TOPICS IN GERMAN STUDIES
 (Elliott/Levin)

In this seminar, we will open the rather large can of worms known as German Studies. Perhaps no culture has moved so dramatically from high to low in the history of the world. From the incredible array of brilliance and originality reflected in the works of Goethe, Beethoven, and Kant to the tragedies of the Holocaust, the Cold War, and the Stasi, Germany both defies our understanding and requires us to look deep within its culture in order to understand the variety of possibilities within the human experience. We will take a wide view with a focus on literature, music and philosophy. From the Renaissance to the 20th century, German composers created and advanced musical language and rhetoric in a way that dominated art music and continues to define the classical tradition today. From Schütz to Schoenberg, German composers defined language and form so thoroughly that all alternative movements were seen as reactionary. German musical thinking was essential to the creation of an American style of classical music. In this seminar, we will listen to music, read novels, poetry and philosophy, and perhaps learn ein bißchen Deutsch together. The focus of the course will be the great artistic and cultural achievements of Germany, but we will also spend time discussing the ways in which the arts were affected by the Holocaust and the Cold War. Invited guest lecturers will help us to better understand the complexities of German society, but we hope to raise more questions than answers. You do not need to know any German or German history to take this seminar. Possible texts and authors include Schoenberg's Style and Idea; Goethe's Faust and The Sorrows of Young Werther; Mann's Death in Venice; Wedekind's Spring Awakening. We may also watch the films Goodbye, Lenin and The Lives of Others. Please note that this class will meet once a week for one hour during the first semester only.

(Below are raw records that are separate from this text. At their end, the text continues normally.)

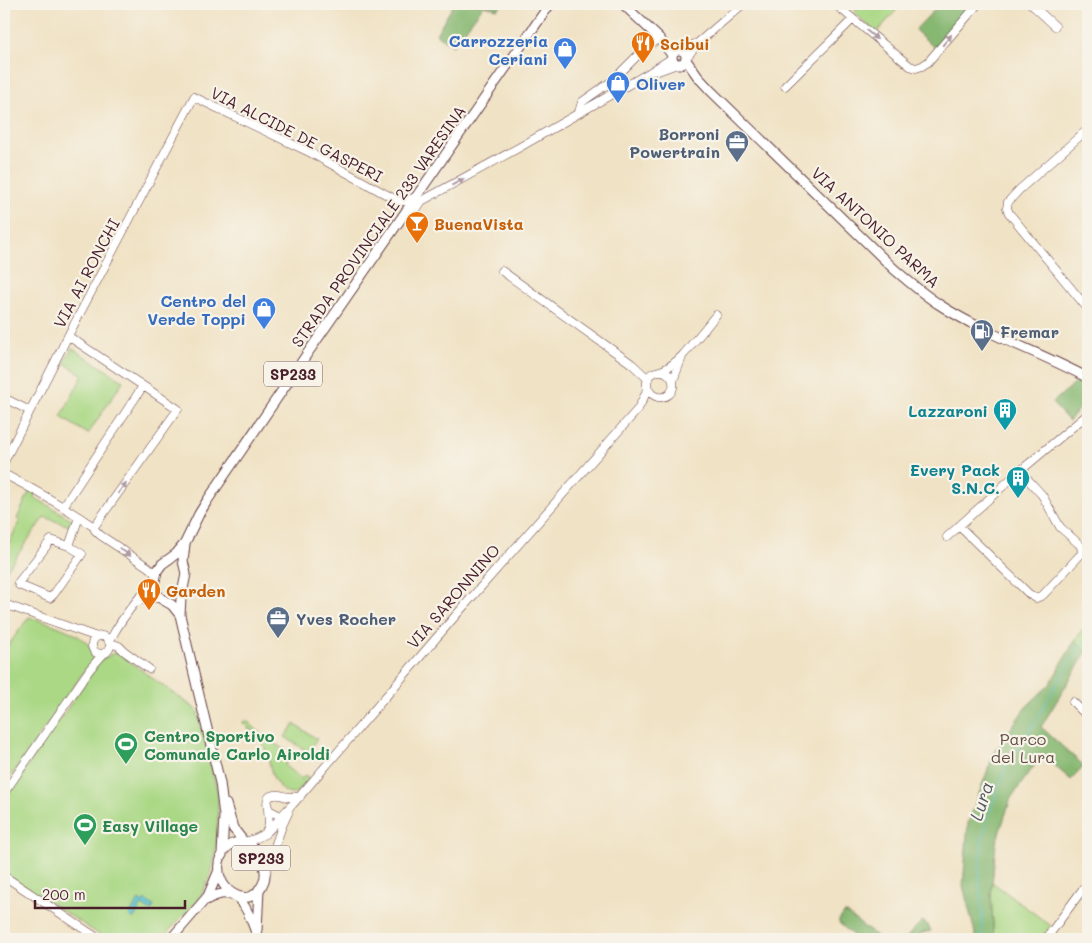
<svg xmlns="http://www.w3.org/2000/svg" width="1092" height="943" viewBox="0 0 1092 943" font-family="Mali,sans-serif">
<style>
.green{fill:#aad885;stroke:#7a7c58}
.forest{fill:#87b872;stroke:#686c4e}
.water{fill:#57c3cf;stroke:#50717d}
.lines{fill:none;stroke-linecap:round;stroke-linejoin:round}
.stream{stroke:#57c3cf;stroke-width:1}
.minor-casing{stroke:#633c42;stroke-width:9}
.major-casing{stroke:#633c42;stroke-width:11}
.minor{stroke:#fff;stroke-width:8}
.major{stroke:#fff;stroke-width:9}
.oneway{fill:#ae9aa0}
.labels{text-anchor:middle;dominant-baseline:central;stroke-width:4.5;stroke-linejoin:round;paint-order:stroke}
.shield{fill:#f7f3e8;stroke:#7e5f64;stroke-width:1}
.shield-label{font-size:15px;font-weight:bold;fill:#4a1f2b}
.shop-label{font-size:16px;font-weight:bold;fill:#366cbe;stroke:#f7f3e8;text-anchor:end}
.food-label{font-size:16px;font-weight:bold;fill:#c56008;stroke:#f7f3e8;text-anchor:start}
.service-label{font-size:16px;font-weight:bold;fill:#4e5e75;stroke:#f7f3e8;text-anchor:start}
.street-label{font-size:16px;fill:#4a1f2b;stroke:#f7f3e8}
.culture-label{font-size:16px;font-weight:bold;fill:#0d838f;stroke:#f7f3e8;text-anchor:end}
.leisure-label{font-size:16px;font-weight:bold;fill:#27864d;stroke:#f7f3e8;text-anchor:start}
.park-label{font-size:16px;fill:#624d42;stroke:#f7f3e8}
.water-label{font-size:18px;font-style:italic;fill:#4f5864;stroke:#f7f3e8}
</style>
<rect width="100%" height="100%" fill="#f7f3e8"/>
<filter id="ink" filterUnits="userSpaceOnUse"><feTurbulence type="fractalNoise" baseFrequency=".02" numOctaves="2"/><feDisplacementMap in="SourceGraphic" scale="10" xChannelSelector="R" yChannelSelector="G"/><feConvolveMatrix kernelMatrix="1 2 1 2 8 2 1 2 1" color-interpolation-filters="sRGB"/></filter>
<filter id="wash" filterUnits="userSpaceOnUse"><feTurbulence type="fractalNoise" baseFrequency=".0096" numOctaves="4" result="noise"/><feDisplacementMap in="SourceGraphic" scale="20" xChannelSelector="R" yChannelSelector="G"/><feGaussianBlur stdDeviation="1.12" result="paint"/><feColorMatrix in="noise" values="0 0 0 0 0 0 0 0 0 0 0 0 0 0 0 0 0 1.4 0 .05"/><feComposite in="paint" operator="in"/></filter>
<g filter="url(#wash)">
<rect width="100%" height="100%" fill="#f0e2c4"/>
<!-- green -->
<path class="green" d="M862,4H902L876,33L854,12Z
M72,348L123,381L88,434L61,417L83,375L64,363Z
M30,490L35,493L34,497L71,519L74,520L72,527L44,517L4,574V554L20,520L17,519Z
M29,617C45,622 92,634 92,655C93,658 91,661 90,663L4,786V651Z
M1088,622V649L1087,651L1075,640Z
M116,652L197,710L218,795V823L215,855L211,874L199,899L167,933L159,939H106L4,873V800L101,660Z
M245,721L248,722L265,737L289,753L284,759L287,762L285,766L302,779L305,775L309,778C305,782 300,790 295,793C291,795 287,793 284,791C268,777 272,766 265,748C261,739 251,731 244,724L243,722Z
M294,724L317,739L308,752L285,737Z
M992,882L1051,926L1041,939H994L991,895Z"/>
<!-- forest -->
<path class="forest" d="M454,4H503L497,9L484,5L453,46L436,34Z
M940,4H966L967,5V13L936,49L915,30Z
M1080,379L1088,393V397L1069,421L1052,403Z
M1075,640L1087,651L1041,727L1084,766L1071,780L1042,755L1011,798L996,843L991,895L994,939H974L975,933L963,886L968,823L994,753L1025,708L1050,684Z
M844,913H846L880,939H857L839,923V920Z
M922,921L928,925L931,931L922,933L915,939H905Z"/>
<!-- water -->
<path class="water" d="M139,900L143,903L145,900L154,906L151,911L142,905L133,919L129,916Z"/>
<g class="lines">
<!-- stream -->
<path class="stream" d="M981,939L982,929L981,896L979,880L982,840L995,796L1010,758L1032,727L1068,665L1088,635"/>
</g>
</g>
<g filter="url(#ink)">
<g class="lines">
<!-- minor casing -->
<g class="minor-casing">
<path id="minor" d="M835,4L905,62L910,66L916,68L922,66L928,62L978,4
M1031,4L1055,26
M680,50L695,44
M686,58L699,42L743,4
M658,71L677,64
M785,86L853,19
M579,112L582,102L612,81L643,50L659,38
M1088,129L1019,190L1008,202L1007,208L1009,213L1088,309
M409,208L520,147L647,74L672,58
M417,216L415,211L420,204
M502,271L632,364L648,379
M68,336L178,409L94,527
M662,371C680,376 675,400 658,397C649,395 644,384 649,376C653,371 658,372 663,370C669,367 677,361 682,356C685,353 689,348 692,344C700,335 708,325 716,315
M673,381L682,357
M4,398L30,411
M4,462L68,336L194,97L311,153L398,201H405L416,197
M4,474C35,490 65,507 94,527L95,530L100,535L148,567L153,571L156,576
M63,507L143,386
M959,526L1029,594L1036,598L1043,595L1081,554L1082,550L1080,545L1060,527L1042,495L1020,471
M947,537L1013,477L1088,414
M69,546L82,554L54,594L50,598L19,585L18,583L51,540L69,546L79,517
M139,601L150,598H160
M4,604L97,637
M92 645a9 9 0 1 1 18 0a9 9 0 1 1-18 0Z
M109,642C117,627 127,612 138,599C143,593 150,590 155,583
M110,643L119,646L124,651L149,669
M1073,702L1088,717
M4,793L90,669L104,653
M284,818L269,810C266,804 266,795 275,795C279,794 284,796 287,797C292,797 296,797 300,797
M265,834L269,825L268,809
M244,842C273,836 274,821 293,804L457,614L638,409L646,393L647,385
M265,875L282,826L288,813
M4,876L99,939
M1046,939L1088,882"/>
</g>
<!-- major casing -->
<g class="major-casing">
<path id="major" d="M623,4L659,38L672,55
M672 57a7 7 0 1 1 14 0a7 7 0 1 1-14 0Z
M686,60L698,77L711,91L894,269C909,282 924,295 940,305C986,335 1040,352 1088,378
M185,544L183,561L186,574L181,598L180,615L220,783L224,816L222,855
M180,615L172,605L160,598L156,592L154,586L157,571L162,564L176,554L185,543L199,514L207,501L307,354L550,4
M226,804L233,828L244,842
M238,842C256,840 269,866 264,881C251,917 208,887 221,856C224,848 229,844 238,842Z
M206,900C230,886 242,896 251,920C254,926 256,933 258,939
M257,930L259,889
M171,939L208,896L219,870"/>
</g>
<!-- minor -->
<use href="#minor" class="minor"/>
<!-- major -->
<use href="#major" class="major"/>
</g>
<!-- one-way arrows -->
<defs><path id="oneway-solid" d="M-6-.8H1V-3.2L6.5 0L1 3.2V.8H-6Z" transform="scale(1.25)"/></defs>
<g class="oneway">
<use href="#oneway-solid" transform="translate(872 35) rotate(40)"/>
<use href="#oneway-solid" transform="translate(947 40) rotate(-50)"/>
<use href="#oneway-solid" transform="translate(458 182) rotate(-28)"/>
<use href="#oneway-solid" transform="translate(122 488) rotate(-54)"/>
<use href="#oneway-solid" transform="translate(125 552) rotate(35)"/>
</g>
</g>
<!-- icons -->
<defs>
<g id="restaurant-pin" transform="scale(1.25)"><path d="M0 17L-7.5 6A9.5 9.5 0 1 1 7.5 6Z" fill="#e8710a" stroke="#f7f3e8"/><path d="M-5-6h1v4h1v-4h1v4h1v-4h1v5L-1.5 .5V6h-2V.5L-5-1ZM5-6V6H3V1.5H1.5Q1.5-4 5-6Z" fill="#fff"/></g>
<g id="shop-pin" transform="scale(1.25)"><path d="M0 17L-7.5 6A9.5 9.5 0 1 1 7.5 6Z" fill="#3f7fe0" stroke="#f7f3e8"/><path d="M-5-2.5h2.3a2.7 3.5 0 0 1 5.4 0H5L5.5 6h-11ZM-1.5-2.5h3a1.5 2.3 0 0 0-3 0Z" fill="#fff"/></g>
<g id="office-pin" transform="scale(1.25)"><path d="M0 17L-7.5 6A9.5 9.5 0 1 1 7.5 6Z" fill="#5c6f8a" stroke="#f7f3e8"/><path d="M-6-3h4V-5.5h4V-3h4V5H-6ZM-1-4.5V-3h2v-1.5ZM-6 0V1H6V0Z" fill="#fff"/></g>
<g id="bar-pin" transform="scale(1.25)"><path d="M0 17L-7.5 6A9.5 9.5 0 1 1 7.5 6Z" fill="#e8710a" stroke="#f7f3e8"/><path d="M-6-5H6L.8 .8V4.5H3.5V6h-7V4.5H-.8V.8Z" fill="#fff"/></g>
<g id="fuel-pin" transform="scale(1.25)"><path d="M0 17L-7.5 6A9.5 9.5 0 1 1 7.5 6Z" fill="#5c6f8a" stroke="#f7f3e8"/><path d="M-5.5-6h7V0h2V4h1.3V-2.5L3-4.5l.8-.8L6-3V5H2.5V1h-1V6h-7ZM-4.2-4.7v3.2H.2V-4.7Z" fill="#fff"/></g>
<g id="building-pin" transform="scale(1.25)"><path d="M0 17L-7.5 6A9.5 9.5 0 1 1 7.5 6Z" fill="#0f9aa8" stroke="#f7f3e8"/><path d="M-4-6H4V6H1V3H-1V6H-4ZM-2.5-4.3h1.7v1.8h-1.7ZM.8-4.3h1.7v1.8H.8ZM-2.5-1h1.7V.8h-1.7ZM.8-1h1.7V.8H.8Z" fill="#fff"/></g>
<g id="stadium-pin" transform="scale(1.25)"><path d="M0 17L-7.5 6A9.5 9.5 0 1 1 7.5 6Z" fill="#2e9e5b" stroke="#f7f3e8"/><path d="M0-5a6.5 5 0 1 0 0 10a6.5 5 0 1 0 0-10ZM-3.5-1.8h7v3.6h-7Z" fill="#fff"/></g>
</defs>
<g fill-rule="evenodd">
<use href="#restaurant-pin" x="643" y="43"/>
<use href="#shop-pin" x="565" y="49"/>
<use href="#shop-pin" x="618" y="83"/>
<use href="#office-pin" x="737" y="142"/>
<use href="#bar-pin" x="417" y="223"/>
<use href="#shop-pin" x="264" y="309"/>
<use href="#fuel-pin" x="982" y="331"/>
<use href="#building-pin" x="1005" y="410"/>
<use href="#building-pin" x="1018" y="478"/>
<use href="#restaurant-pin" x="149" y="590"/>
<use href="#office-pin" x="278" y="618"/>
<use href="#stadium-pin" x="126" y="744"/>
<use href="#stadium-pin" x="85" y="825"/>
</g>
<g class="labels">
<!-- shield labels -->
<g class="shield">
<rect x="264" y="361.5" width="58" height="25" rx="4"/>
<rect x="232" y="845.5" width="58" height="25" rx="4"/>
</g>
<g class="shield-label">
<text x="293" y="374">SP233</text>
<text x="261" y="858">SP233</text>
</g>
<!-- shop labels -->
<g class="shop-label">
<text x="548" y="40">Carrozzeria<tspan x="548" dy="18">Ceriani</tspan></text>
<text x="636" y="83" text-anchor="start">Oliver</text>
<text x="246" y="300">Centro del<tspan x="246" dy="18">Verde Toppi</tspan></text>
</g>
<!-- food labels -->
<g class="food-label">
<text x="660" y="43">Scibui</text>
<text x="434" y="223">BuenaVista</text>
<text x="166" y="590">Garden</text>
</g>
<!-- service labels -->
<g class="service-label">
<text x="720" y="133" text-anchor="end">Borroni<tspan x="720" dy="18">Powertrain</tspan></text>
<text x="1000" y="331">Fremar</text>
<text x="296" y="618">Yves Rocher</text>
</g>
<!-- street labels -->
<g class="street-label">
<text transform="translate(297 134) rotate(27)">VIA ALCIDE DE GASPERI</text>
<text transform="translate(378 226) rotate(-55)">STRADA PROVINCIALE 233 VARESINA</text>
<text transform="translate(876 227) rotate(43)">VIA ANTONIO PARMA</text>
<text transform="translate(86 273) rotate(-62)">VIA AI RONCHI</text>
<text transform="translate(453 596) rotate(-49)">VIA SARONNINO</text>
</g>
<!-- culture labels -->
<g class="culture-label">
<text x="988" y="410">Lazzaroni</text>
<text x="1000" y="469">Every Pack<tspan x="1000" dy="18">S.N.C.</tspan></text>
</g>
<!-- leisure labels -->
<g class="leisure-label">
<text x="144" y="735">Centro Sportivo<tspan x="144" dy="18">Comunale Carlo Airoldi</tspan></text>
<text x="102" y="825">Easy Village</text>
</g>
<!-- park labels -->
<g class="park-label">
<text x="1023" y="738">Parco<tspan x="1023" dy="18">del Lura</tspan></text>
</g>
<!-- water labels -->
<g class="water-label">
<text transform="translate(981 801) rotate(-72)">Lura</text>
</g>
</g>
<!-- margin -->
<rect width="1092" height="943" fill="none" stroke="#f7f3e8" stroke-width="20"/>
<!-- scale -->
<path d="M35 900v8h150v-8" fill="none" stroke="#4a1f2b" stroke-width="2.5"/>
<text x="42" y="900" font-size="15" fill="#4a1f2b" stroke="#f7f3e8" stroke-width="4" paint-order="stroke">200 m</text>
</svg>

WRITING ABOUT SPORTS IN HISTORY AND SOCIETY
 (Flaherty/Stevens)

Why do people compete in sporting events? Why do people write about the athletic feats of others? What do these competitions, and the stories about them, reveal about the societies in which they take place? These are some of the questions that this seminar will look into, as we examine the tradition of writing about sports from the ancient world of the Greeks and Romans, through the development of the English tradition and the rise of modern journalism in the 19th century, to the place of sports journalism in America today. We will certainly look at how America has found – and created – the sports heroes and metaphors we have needed at key junctures in our history, such as the Great Depression, wars, and times of social conflict. We will read ancient descriptions of the Olympics and gladiatorial contests alongside examples from modern writers such as Damon Runyon, Joyce Carol Oates, Grantland Rice, George Plimpton, Hunter S. Thompson, and many others. Eventually, we may even take a stab at reporting on some local sports ourselves.

YEARBOOK
 (Hord)

Lots of film, lots of fun. You’ll be shooting many rolls of film – candid portraits of your friends, classmates, and teachers. We meet once a week, print like mad, and then edit our work; we say yes to some photographs and no to many more. We talk about what works, what doesn’t, and why. And in the end, the big reward: your photographs published, in a real book. Prerequisites: You must have had one year of B&W Photography and be a senior.